Given request ▸ Render every line of the records below as a JSON list of strings, one string per line, skipping blank lines. Leave the pictures out.

Record excerpts ▸
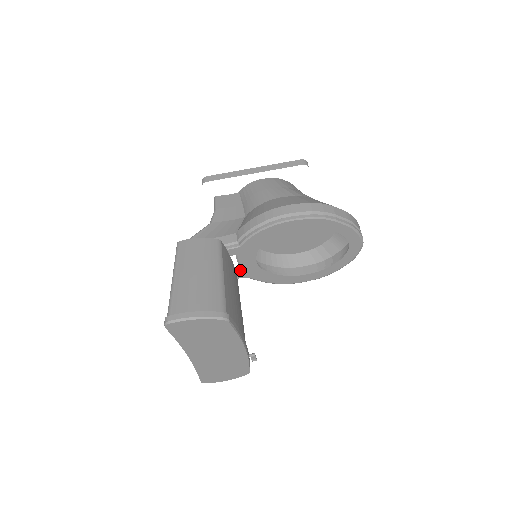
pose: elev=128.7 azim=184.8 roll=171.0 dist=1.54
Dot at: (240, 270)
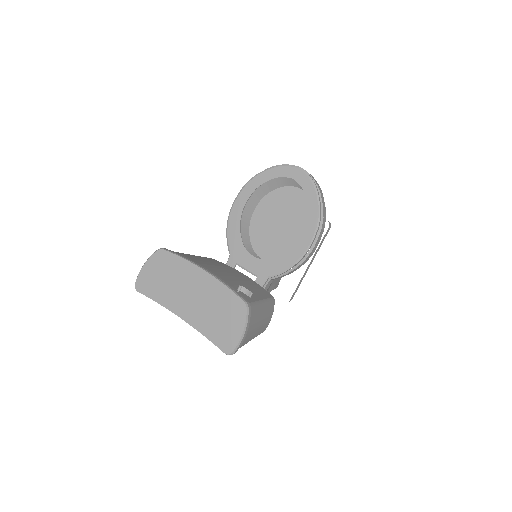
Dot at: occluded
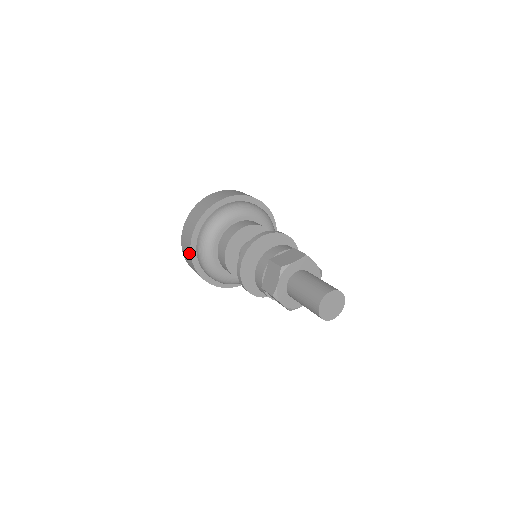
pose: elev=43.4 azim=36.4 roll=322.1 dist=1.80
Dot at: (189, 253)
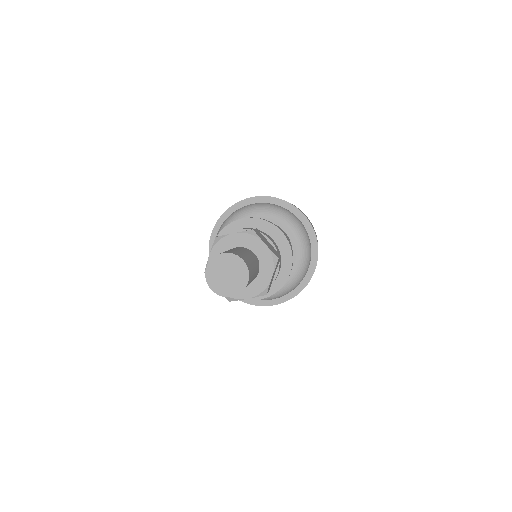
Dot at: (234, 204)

Answer ▸
[
  "pose: elev=128.7 azim=184.8 roll=171.0 dist=1.54",
  "Dot at: (240, 270)",
  "Dot at: occluded",
  "pose: elev=43.4 azim=36.4 roll=322.1 dist=1.80",
  "Dot at: (189, 253)",
  "Dot at: (234, 204)"
]